There is more cleaning to do, but because some of the variable are subject to different experiment, I'll leave it here and work on a subset of data

In [None]:
data_simplified = data_4.copy()

# Looking at a subset of data

I will look at Thermal sensation, Thermal sensation acceptability and Thermal preference to understand the difference between these 3 varaibles

In [None]:
data_simplified['Thermal sensation'].round(0).value_counts()

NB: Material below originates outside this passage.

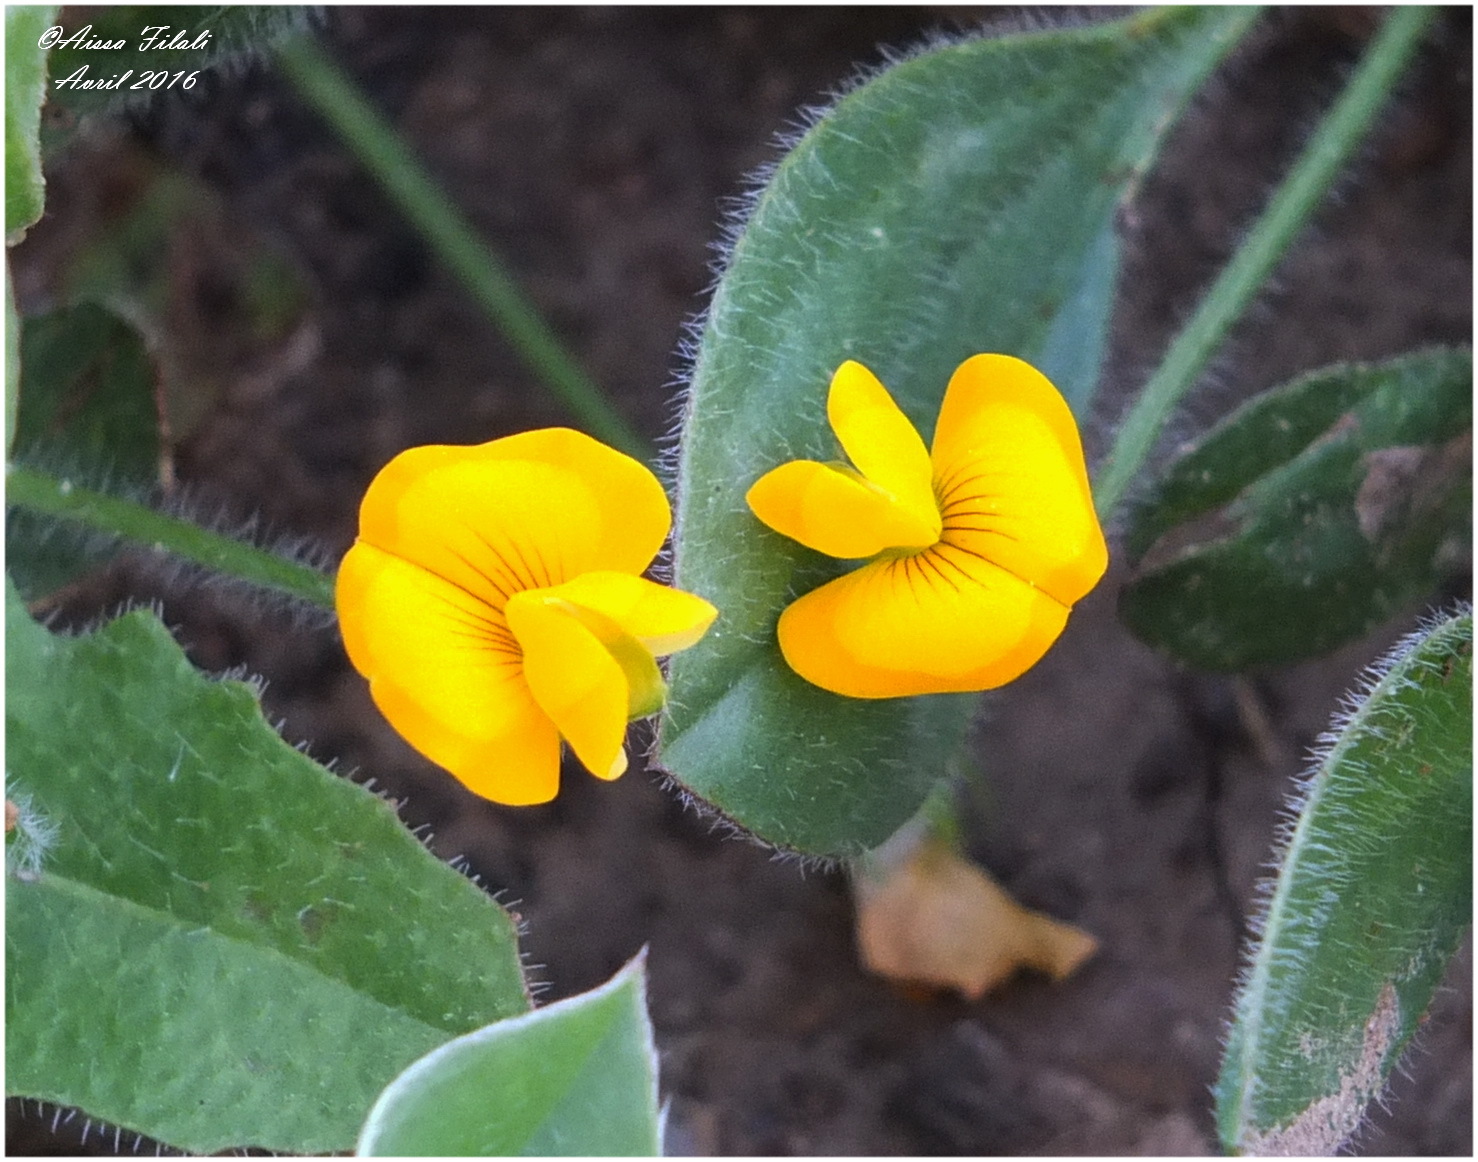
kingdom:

Thermal sensation acceptability asks: "Do you want the thermal condition to change?"

In [None]:
data_simplified['Thermal sensation acceptability'].value_counts()

In [None]:
data_simplified['Thermal preference'].value_counts()

Thermal sensation acceptability is a variable that counts whether people would want the temperature to change. 1 indicates yes and 0 indicates no

In [None]:
thermal_accept_data = data_simplified[data_simplified['Thermal sensation acceptability'] == 1.0]
thermal_accept_data.shape

In [None]:
thermal_change_data = data_simplified[data_simplified['Thermal sensation acceptability'] == 0.0]
thermal_change_data.shape

In [None]:
sns.distplot(thermal_accept_data['Air temperature (C)'])

In [None]:
sns.distplot(thermal_change_data['Air temperature (C)'])

Generally speaking, people who wants a change have the same distribution as people who do not. There aren't a lot of insight to be gained here, so maybe we have to look at other variables, such as Climate.

In [None]:
data_simplified['Climate'].value_counts()

I'm now looking at two subset of climate : Hot-summer Mediterannean and Cold-semi arid to see the difference between thermal sensation in the two climate. (Hoping to see major difference). Note that Cold semi arid have little data in comaprison with hot summer

In [None]:
hot_summer_data = data_simplified[data_simplified['Climate'] == 'Hot-summer Mediterranean']
cold_arid_data = data_simplified[data_simplified['Climate'] == 'Cold semi-arid']

In [None]:
sns.distplot(hot_summer_data['Thermal sensation'].round(0))

In [None]:
sns.distplot(cold_arid_data['Thermal sensation'].round(0))

There are more varaibles to explore, it seems that there isn't a lot of connection made yet.